La France connait alors ce que les livres d’histoire nomment « l’Empire autoritaire ». Napoléon III a institué un régime qui limite les libertés publiques. Or, L’année 1857 voit l’élection de 5 députés de l’opposition. Puis il y a l’attentat d’Orsini le 14 janvier 1858. Inquiétude du pouvoir. Les préfets reçoivent l’ordre de multiplier la surveillance des gens suspects d’opinions défavorables au régime.

Pierre Adolphe Rossin, commissaire de police n’est pas d’ici, mais de Fontainebleau son père (chevalier de la Légion d’honneur) avait été commissaire de police. Il a été en poste à Blaye en 1855. A la demande du préfet, il rédige une note synthétique présentant certains habitants de Cadillac, note conservée aux Archives départementales sous la cote 1 M 380, avec beaucoup d’autres.

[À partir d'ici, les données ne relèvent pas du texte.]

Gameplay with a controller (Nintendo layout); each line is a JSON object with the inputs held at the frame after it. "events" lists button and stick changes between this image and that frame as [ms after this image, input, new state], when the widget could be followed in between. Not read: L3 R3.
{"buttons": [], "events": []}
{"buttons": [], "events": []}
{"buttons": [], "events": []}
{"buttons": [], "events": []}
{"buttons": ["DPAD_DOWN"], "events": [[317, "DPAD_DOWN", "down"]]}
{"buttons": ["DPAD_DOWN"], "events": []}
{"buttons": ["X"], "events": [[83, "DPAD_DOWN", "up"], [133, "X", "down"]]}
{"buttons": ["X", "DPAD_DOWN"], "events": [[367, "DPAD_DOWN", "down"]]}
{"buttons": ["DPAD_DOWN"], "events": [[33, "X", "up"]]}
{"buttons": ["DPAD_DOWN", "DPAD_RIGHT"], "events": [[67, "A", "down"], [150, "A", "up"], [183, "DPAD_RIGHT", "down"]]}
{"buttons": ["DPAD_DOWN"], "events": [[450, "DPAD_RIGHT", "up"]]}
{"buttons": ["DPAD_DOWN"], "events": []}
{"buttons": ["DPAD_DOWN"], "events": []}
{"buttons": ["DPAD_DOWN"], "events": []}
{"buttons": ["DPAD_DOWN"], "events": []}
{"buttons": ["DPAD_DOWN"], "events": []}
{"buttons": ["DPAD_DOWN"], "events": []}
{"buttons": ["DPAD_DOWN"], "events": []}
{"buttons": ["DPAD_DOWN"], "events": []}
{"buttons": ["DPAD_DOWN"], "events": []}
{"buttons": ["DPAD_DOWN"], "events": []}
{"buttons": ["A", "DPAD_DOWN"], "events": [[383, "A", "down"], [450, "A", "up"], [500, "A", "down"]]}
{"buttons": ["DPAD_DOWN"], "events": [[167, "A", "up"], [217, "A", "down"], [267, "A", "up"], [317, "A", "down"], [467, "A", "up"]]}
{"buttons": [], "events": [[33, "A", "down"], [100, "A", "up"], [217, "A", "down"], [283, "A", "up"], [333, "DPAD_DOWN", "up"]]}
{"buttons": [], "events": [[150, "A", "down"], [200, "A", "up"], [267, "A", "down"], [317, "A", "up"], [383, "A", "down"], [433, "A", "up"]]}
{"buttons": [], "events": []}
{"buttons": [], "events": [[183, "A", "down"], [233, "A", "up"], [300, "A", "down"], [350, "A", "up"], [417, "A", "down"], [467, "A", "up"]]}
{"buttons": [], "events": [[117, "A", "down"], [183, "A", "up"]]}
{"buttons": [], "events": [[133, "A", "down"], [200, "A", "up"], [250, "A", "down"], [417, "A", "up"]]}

En effet, sous cette cote et les suivantes sont répertoriés, par ordre alphabétique, les surveillés politiques ainsi que les hommes classés « non dangereux », « peu dangereux » et « très dangereux » : 850 fiches ou documents à consulter. Une mine !

 hommes dangereux 01v

Dessin de Maignan

http://inventaire.aquitaine.fr/decouvertes-de-laquitaine/gironde/cadillac-pittoresque-le-regard-dhenri-maignan-1815-1900/pour-en-savoir-plus/

Elles apportent quelques éclairages non seulement sur le profil des suspects ou condamnés mais aussi sur les sociétés secrètes et les modalités de la surveillance exercée sur certaines personnes.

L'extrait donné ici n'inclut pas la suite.